*Activity*.
Your answer should hold each line of the material that contains the word "input".

*Material provided*.
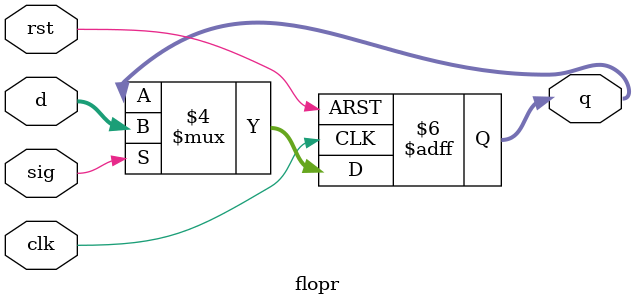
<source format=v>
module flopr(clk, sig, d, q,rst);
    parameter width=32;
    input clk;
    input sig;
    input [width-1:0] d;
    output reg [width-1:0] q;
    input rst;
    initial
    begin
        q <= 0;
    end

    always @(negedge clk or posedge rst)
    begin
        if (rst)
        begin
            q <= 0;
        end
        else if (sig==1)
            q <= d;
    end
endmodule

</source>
---
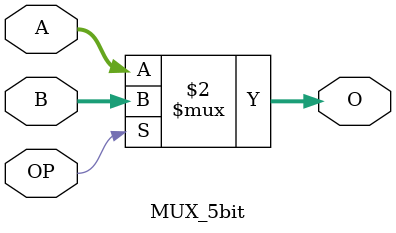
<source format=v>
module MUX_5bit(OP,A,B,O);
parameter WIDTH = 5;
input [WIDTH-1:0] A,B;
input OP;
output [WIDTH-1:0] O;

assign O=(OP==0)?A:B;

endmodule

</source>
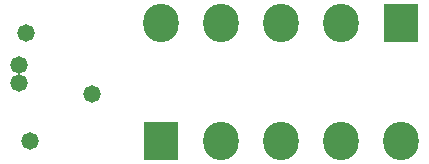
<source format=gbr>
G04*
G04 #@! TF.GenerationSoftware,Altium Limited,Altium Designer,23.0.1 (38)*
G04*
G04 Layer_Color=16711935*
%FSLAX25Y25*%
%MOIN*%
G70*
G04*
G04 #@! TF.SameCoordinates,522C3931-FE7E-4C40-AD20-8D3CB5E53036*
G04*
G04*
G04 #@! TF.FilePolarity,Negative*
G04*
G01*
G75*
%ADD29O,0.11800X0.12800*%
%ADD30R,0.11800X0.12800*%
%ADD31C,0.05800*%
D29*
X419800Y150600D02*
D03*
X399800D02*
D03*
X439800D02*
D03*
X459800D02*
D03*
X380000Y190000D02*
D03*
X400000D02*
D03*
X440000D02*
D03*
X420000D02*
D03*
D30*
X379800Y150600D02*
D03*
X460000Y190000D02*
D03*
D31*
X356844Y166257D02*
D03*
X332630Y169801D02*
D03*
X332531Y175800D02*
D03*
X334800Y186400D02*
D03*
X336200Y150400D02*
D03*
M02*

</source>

*Task output*.
    input clk;
    input sig;
    input [width-1:0] d;
    input rst;
input [WIDTH-1:0] A,B;
input OP;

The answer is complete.